Ask Vicki: What are some realistic and unrealistic expectations of first-time job seekers?
In this answer on Quora, Monster career expert Vicki Salemi tells you what to plan for during a job search.
Each week, Monster’s career expert Vicki Salemi—a former recruiter who utilizes 15-plus years of experience in recruiting and human resources to empower job seekers—answers user questions on Quora. We’ll be republishing the answers here. If you have a question for Vicki, send it to firstname.lastname@example.org.
Q. What are some realistic and unrealistic expectations of first-time job seekers?
A. First and foremost, for first-time job seekers, it’s realistic to expect a comprehensive job description. If you’re pursuing a job that sounds vague, chances are the employer doesn’t know what they are looking for, or they know and they’re not very good at expressing it—or both! Ask for more details regarding the job and politely push prospective employers to send an updated one to you prior to interviewing.

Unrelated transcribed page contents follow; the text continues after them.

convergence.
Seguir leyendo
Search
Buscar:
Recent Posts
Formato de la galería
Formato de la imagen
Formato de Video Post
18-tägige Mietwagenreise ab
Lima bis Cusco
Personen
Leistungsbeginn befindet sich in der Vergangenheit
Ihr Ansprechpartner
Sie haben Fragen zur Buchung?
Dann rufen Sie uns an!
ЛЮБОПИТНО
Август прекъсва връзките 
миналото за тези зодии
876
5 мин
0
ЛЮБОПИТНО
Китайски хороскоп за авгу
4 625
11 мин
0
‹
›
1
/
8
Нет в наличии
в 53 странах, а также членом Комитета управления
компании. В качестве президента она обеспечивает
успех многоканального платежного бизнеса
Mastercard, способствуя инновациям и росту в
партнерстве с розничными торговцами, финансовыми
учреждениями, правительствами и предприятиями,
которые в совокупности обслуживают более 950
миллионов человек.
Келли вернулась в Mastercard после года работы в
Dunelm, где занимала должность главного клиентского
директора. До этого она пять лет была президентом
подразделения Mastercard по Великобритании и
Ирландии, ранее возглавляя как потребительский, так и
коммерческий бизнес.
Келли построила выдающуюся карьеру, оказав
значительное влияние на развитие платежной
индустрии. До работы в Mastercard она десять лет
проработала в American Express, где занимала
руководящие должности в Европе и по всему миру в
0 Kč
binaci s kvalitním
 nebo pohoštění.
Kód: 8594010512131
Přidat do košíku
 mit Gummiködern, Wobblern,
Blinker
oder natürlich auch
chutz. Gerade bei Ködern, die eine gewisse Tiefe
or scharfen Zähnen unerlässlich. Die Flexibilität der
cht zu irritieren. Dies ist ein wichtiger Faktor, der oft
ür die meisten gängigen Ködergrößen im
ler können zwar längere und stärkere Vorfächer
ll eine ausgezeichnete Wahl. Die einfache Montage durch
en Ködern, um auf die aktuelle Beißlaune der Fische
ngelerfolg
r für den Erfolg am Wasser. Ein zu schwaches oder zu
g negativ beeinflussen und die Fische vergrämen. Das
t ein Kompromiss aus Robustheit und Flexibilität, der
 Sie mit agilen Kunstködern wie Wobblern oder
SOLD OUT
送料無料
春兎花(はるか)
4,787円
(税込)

Another realistic expectation is that employers will want you to talk about your resume. You may think to yourself, “Don’t they already have this information right in front of them?” Yes, but your resume only serves as a vehicle to open a door and land you the interview. Your communication skills and how you speak about your experience, skills, and interests—as well as your enthusiasm—will keep that door open.
It’s also realistic to feel frustrated and impatient. That’s normal, especially in our day and age of instant messaging and on-demand technology. The job search process is a marathon, not a sprint. Hang in there! It’s unrealistic to think you’ll apply for one job, get an interview, and receive an offer within a week. The hiring process takes time, and that’s why it’s important to simultaneously pursue several jobs.
Another unrealistic expectation is to think you’ll be able to negotiate a huge salary increase for your job offer. When I worked in recruiting, it was always awesome to see first-time job seekers negotiate their very first job offer! That said, if a salary increase was approved, it wasn’t for a large amount of money. Should you negotiate every job offer? Definitely. Will you land a $10,000 bump for your first job? Probably not.
Finally, if you’re networking, it’s unrealistic to think you’ll get anywhere by simply saying you are looking for an entry-level job. You need to be specific. Say something like, “I’m looking for an entry-level job in marketing or PR in the NYC area.” You’ll get more traction by being more specific.